_Job_
Answer with a number only: how many lines of the data contain "hundreds"?
..........
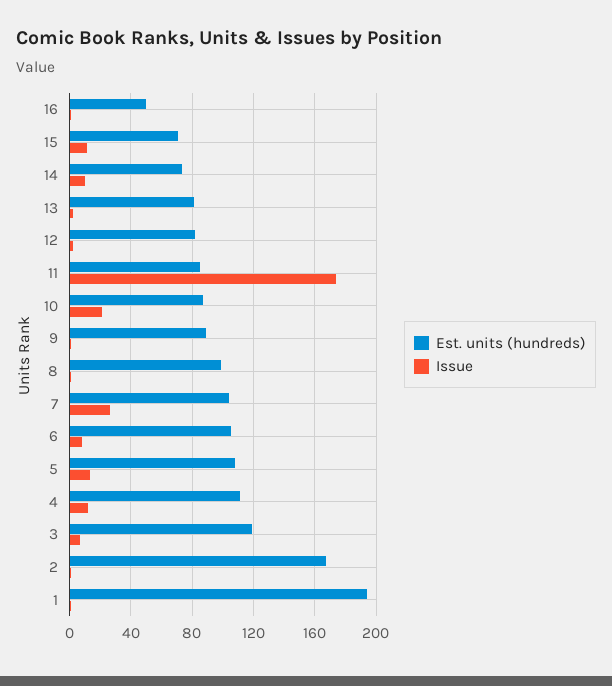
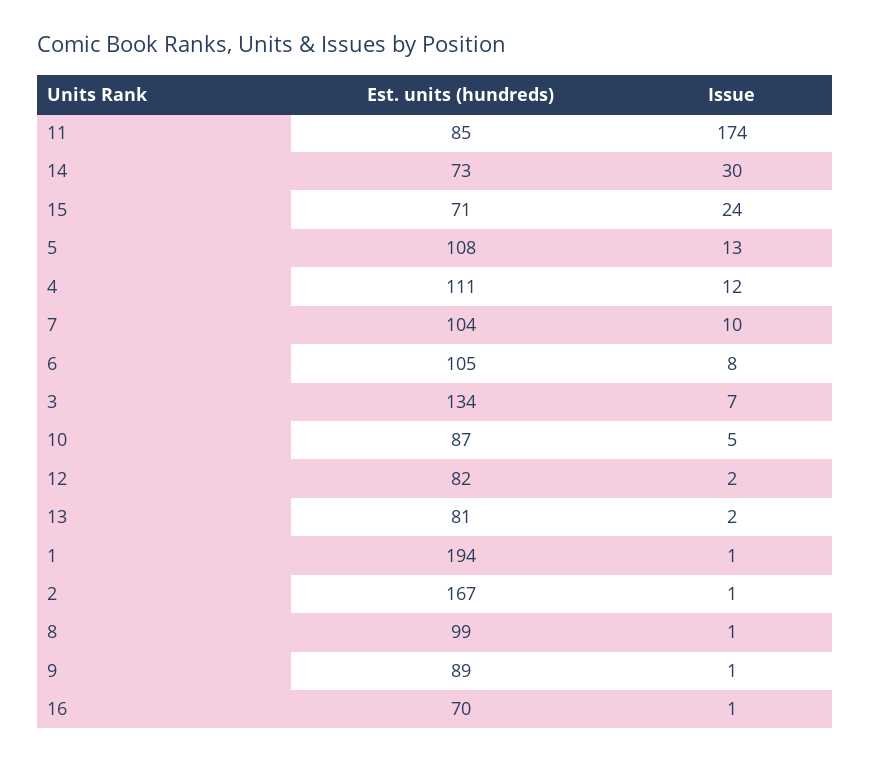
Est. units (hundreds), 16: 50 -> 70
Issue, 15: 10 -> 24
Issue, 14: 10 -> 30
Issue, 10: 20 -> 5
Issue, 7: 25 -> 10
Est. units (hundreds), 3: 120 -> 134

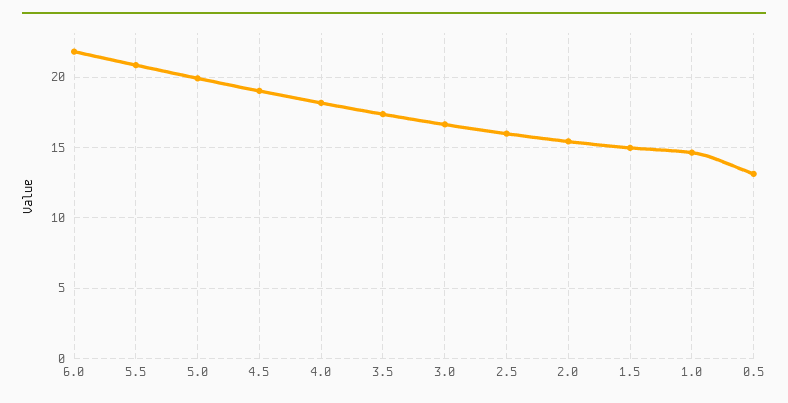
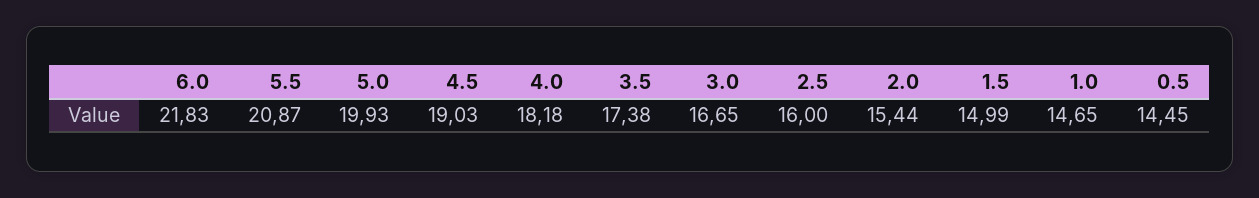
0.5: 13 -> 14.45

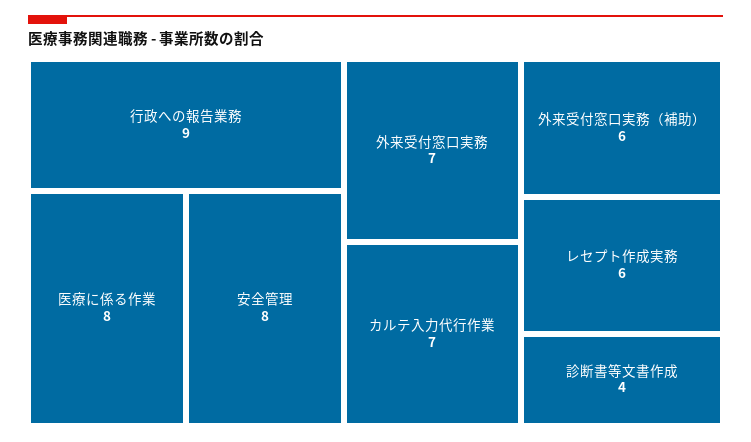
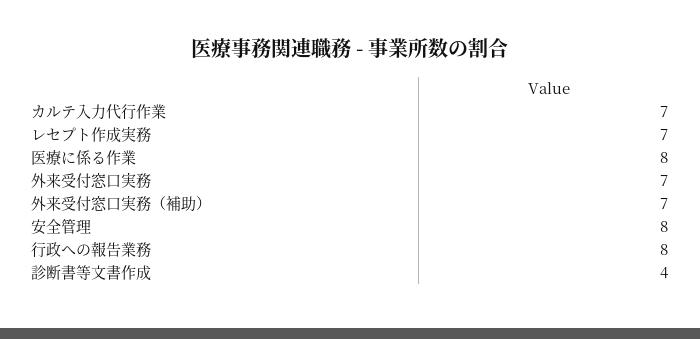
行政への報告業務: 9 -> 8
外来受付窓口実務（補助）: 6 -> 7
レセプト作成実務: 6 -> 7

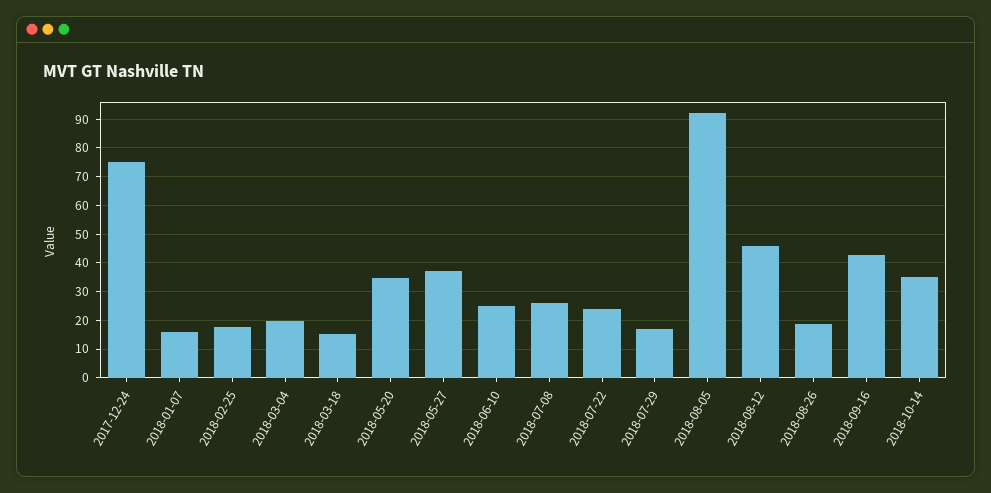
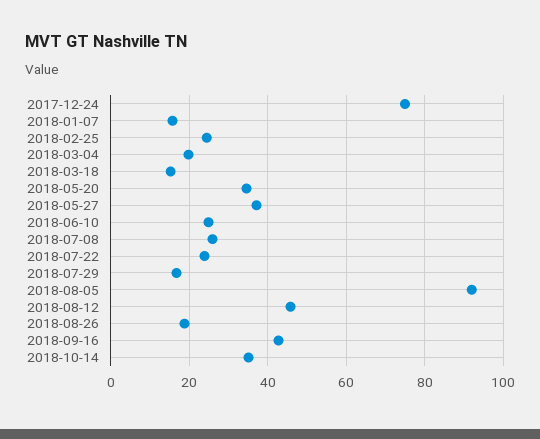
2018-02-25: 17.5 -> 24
..........
_Expected answer_
2